::: RECORDS FOR PROCESSING :::

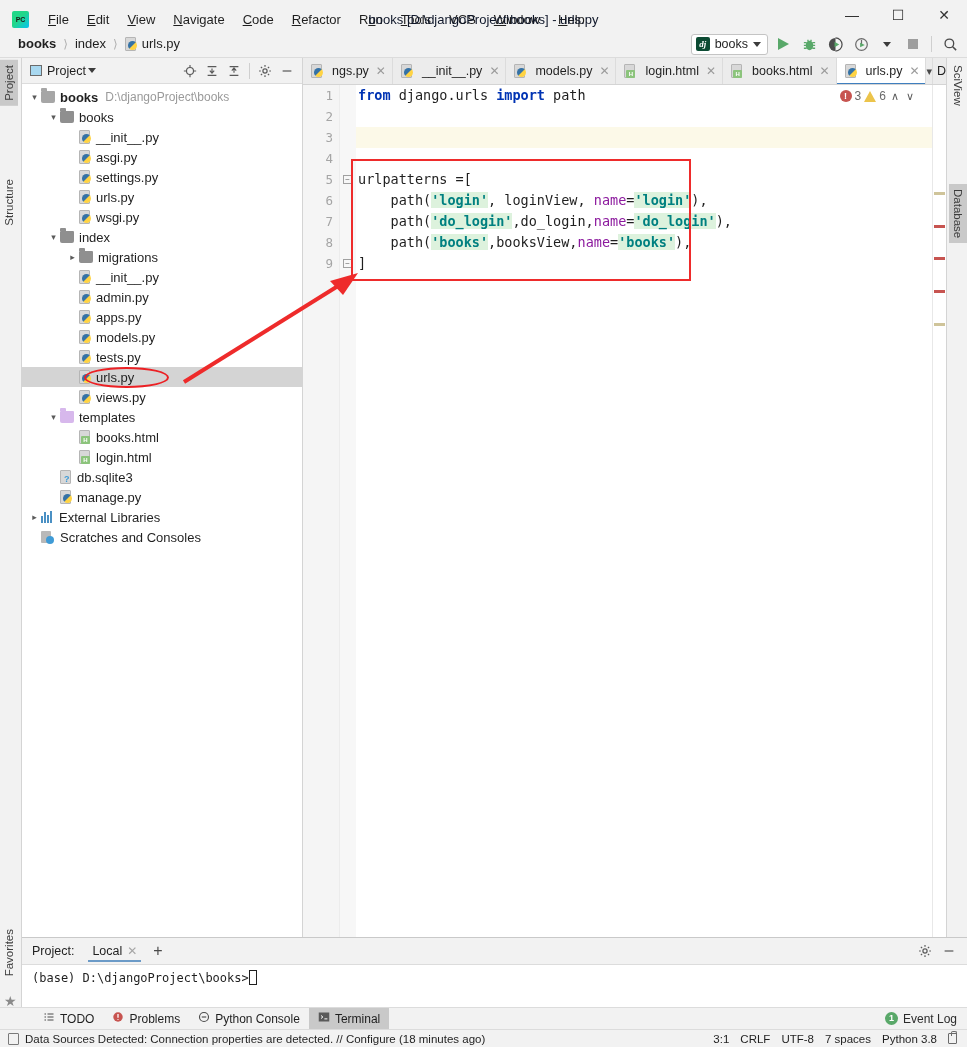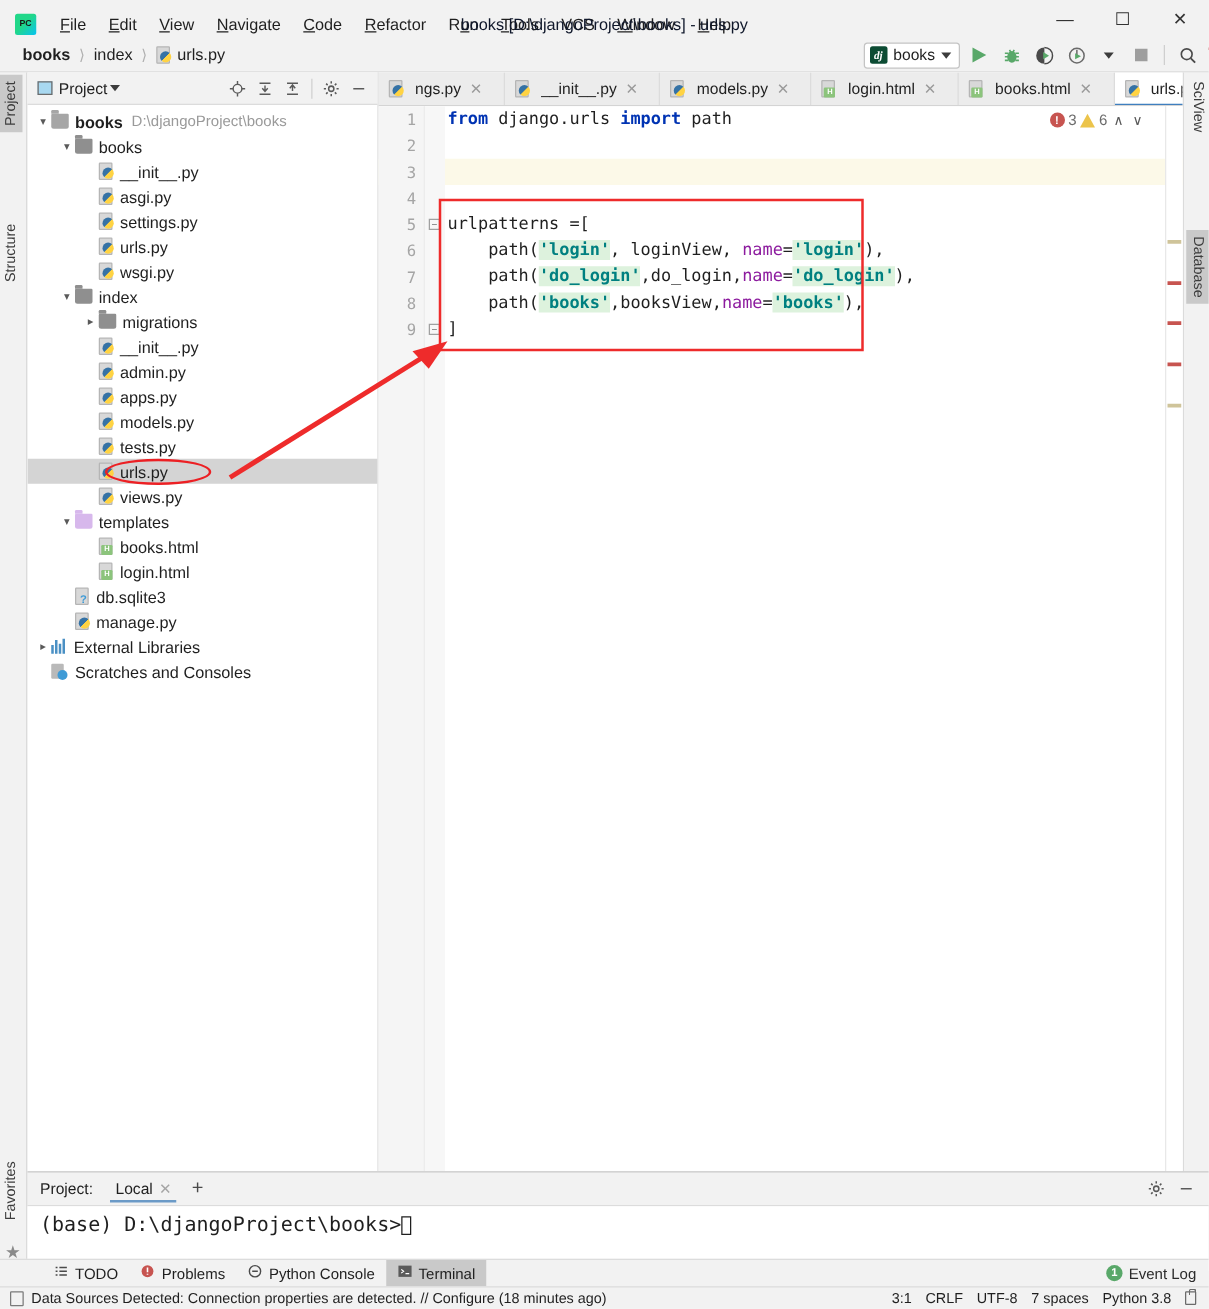"ngs.py" .tab { padding: 0 17px 0 8px -> 0 6px 0 8px }
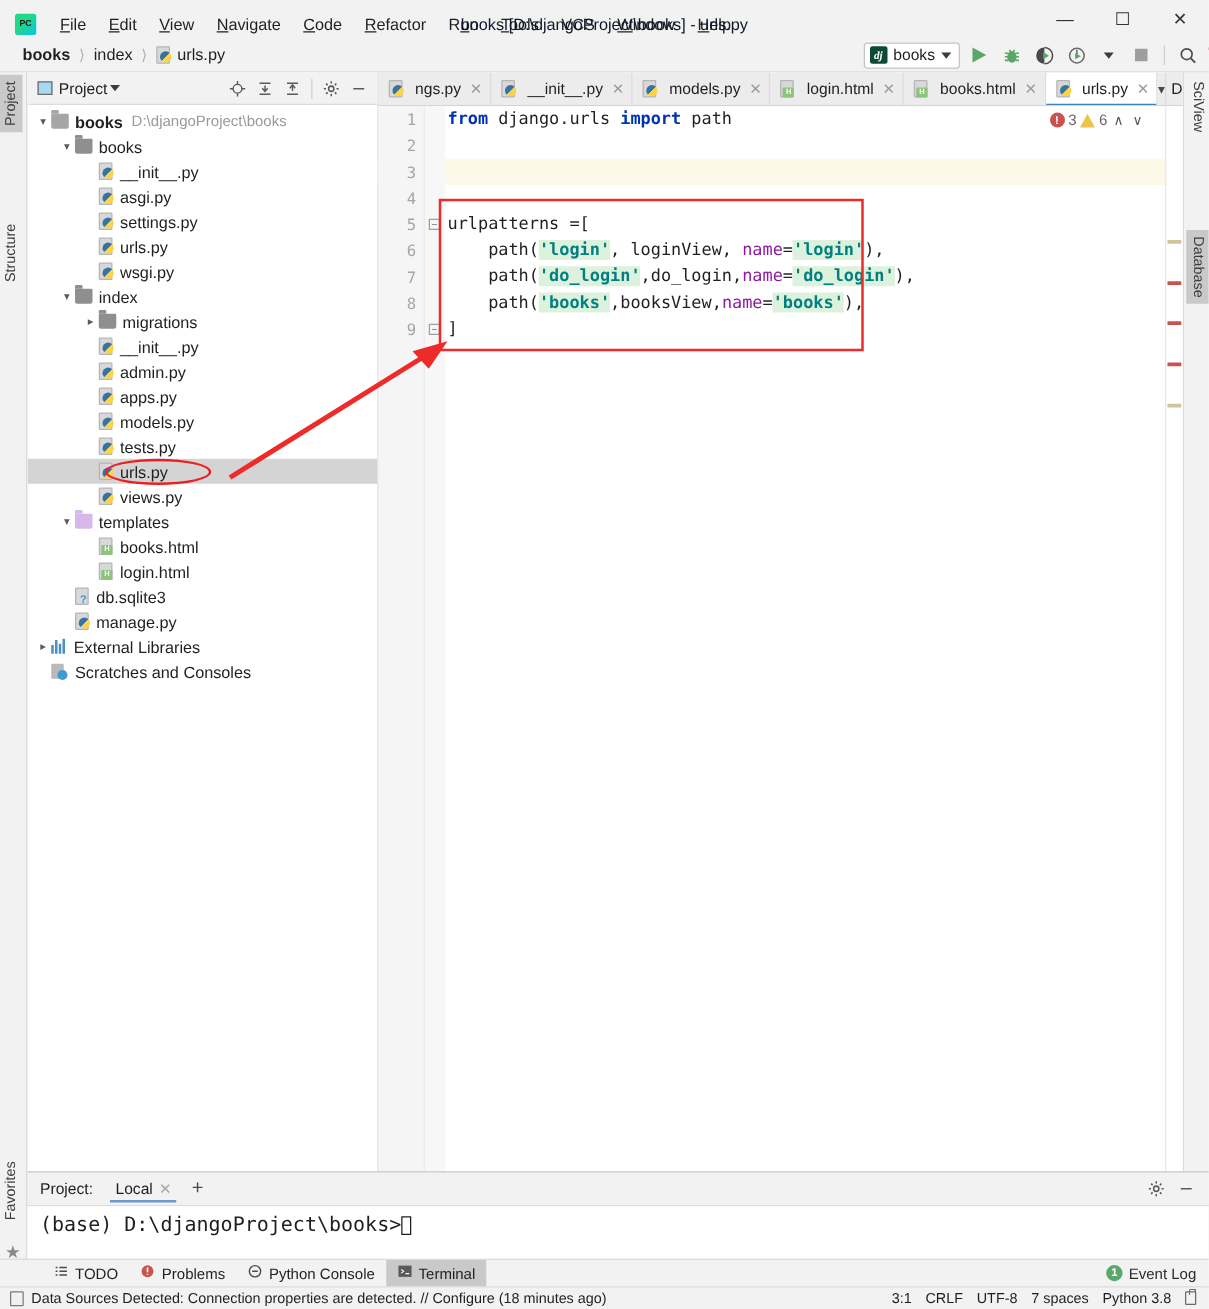"(base) D:\djangoProject\books>" .term-body { font-size: 16px -> 12px }
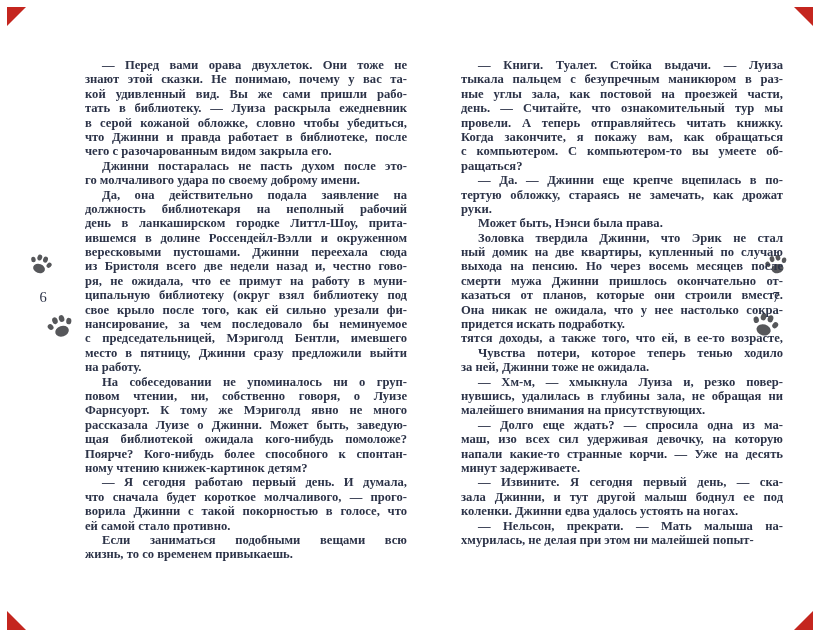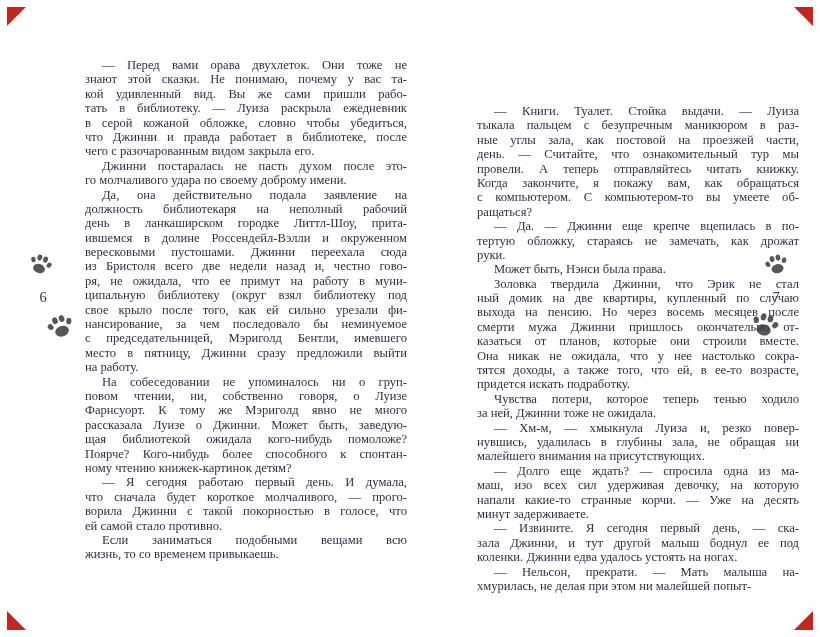"— Перед вами орава двухлеток." .page-text { font-weight: none -> bold }
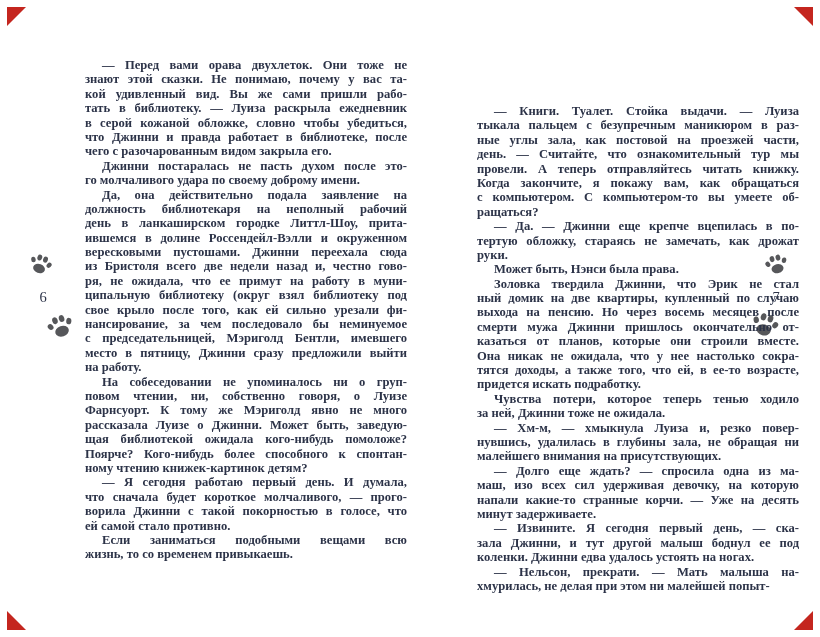"— Книги. Туалет. Стойка выдачи." .page-text.right { left: 477px -> 461px; margin-top: 46px -> none }
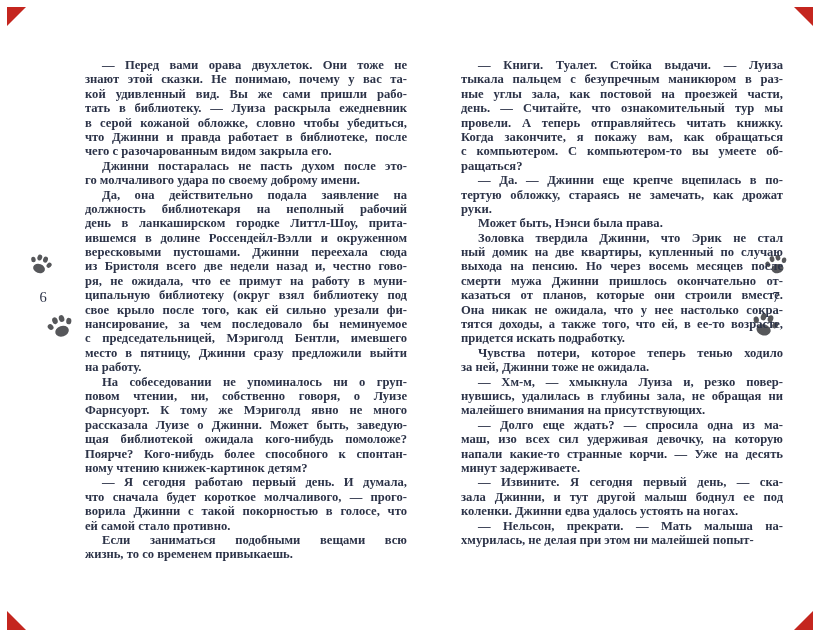"тятся доходы, а также того," div.line { order: before "придется искать подработку." -> after "придется искать подработку." }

:::

Working from the lines above, reproduce the material exactly and exclude its pictures.

"ngs.py" .tab { padding: 0 17px 0 8px -> 0 6px 0 8px }
"(base) D:\djangoProject\books>" .term-body { font-size: 16px -> 12px }
"— Перед вами орава двухлеток." .page-text { font-weight: none -> bold }
"— Книги. Туалет. Стойка выдачи." .page-text.right { left: 477px -> 461px; margin-top: 46px -> none }
"тятся доходы, а также того," div.line { order: before "придется искать подработку." -> after "придется искать подработку." }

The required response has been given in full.